Sometimes you may also find inconsistent or incorrect labels in categorical columns.  
For example, the same category may appear in multiple formats:

- "female", "Female", "F", "f"
- "male", "Male", "M", "m"

These inconsistencies make analysis, filtering, and grouping unreliable.  
To fix this, we **standardize** all categorical values into a consistent format.

---

**1. Convert everything to lowercase**

This removes differences like "Female" vs "female".

```python
df["column_name"] = df["column_name"].astype(str).str.lower()
```
---

**2. If there are many variations, a `mapping dictionary` might help:**

```python
mapping = {
    "female": "female",
    "f": "female",
    "woman": "female",
    "male": "male",
    "m": "male",
    "man": "male"
}

df["column_name"] = df["column_name"].replace(mapping)
```
___
**Tips:**

- Verify the frequencies of `categorical columns`
```python
df["column_name"].value_counts()
```
- Converting to `category` offers optimization in terms of memory footprint, comparinson speed and interpretability
```python
df["column_name"] = df["column_name"].astype("category")
```

### Q.2.3 Verify if any categorical column needs to be standardized
- Inspect columns of dtype `category`, `object`, `bool`, `int`
- Inspect using `df['column'].values_count()`

In [None]:
# your code here


## Missing values

Most real-world datasets contain missing or inconsistent values.

We must decide how to handle them. The main strategies are:

___
**1. Remove rows with missing values**

Useful when:

Only a few rows contain missing values.

Removing them does not distort the dataset.

```python
df_clean = df.dropna()
```
___
**2. Remove columns with too many missing values**

Useful when:

A column is mostly empty (e.g., >80% missing maybe even less threshold)

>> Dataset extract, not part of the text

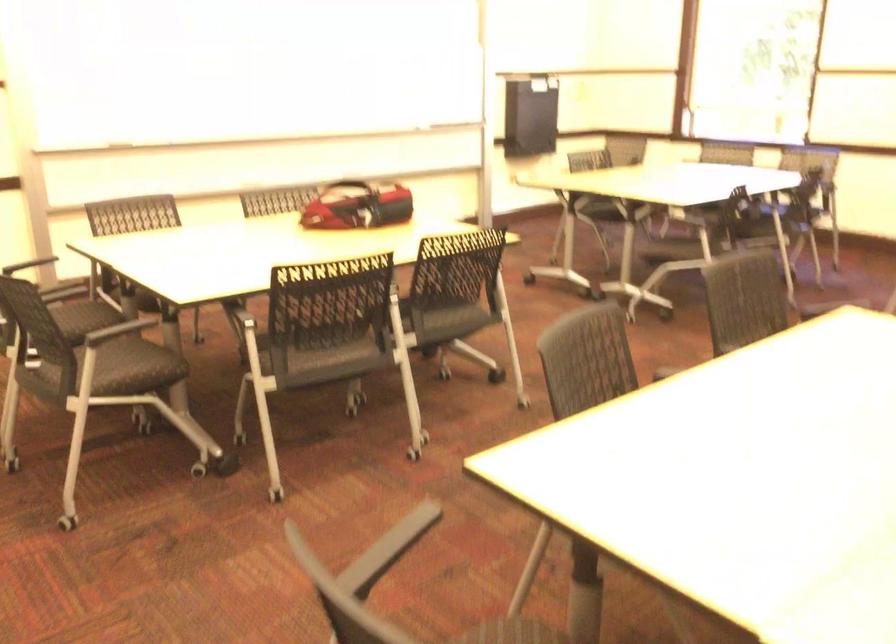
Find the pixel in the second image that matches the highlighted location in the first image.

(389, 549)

The column is not essential for the analysis

```python
df_clean = df.drop(columns=["column_name"])
```
___
**3. Impute missing values (numeric columns)**

Common inputs:

- Mean

- Median (more robust to outliers)

- Constant value

```python
# mean
df["column_name"] = df["column_name"].fillna(df["column_name"].mean())

# median
df["column_name"] = df["column_name"].fillna(df["column_name"].median())

# constant value
df["column_name"] = df["column_name"].fillna(1)
```
___
**4. Impute missing values (categorical columns)**

Typical strategies:

Replace with the most frequent category (mode)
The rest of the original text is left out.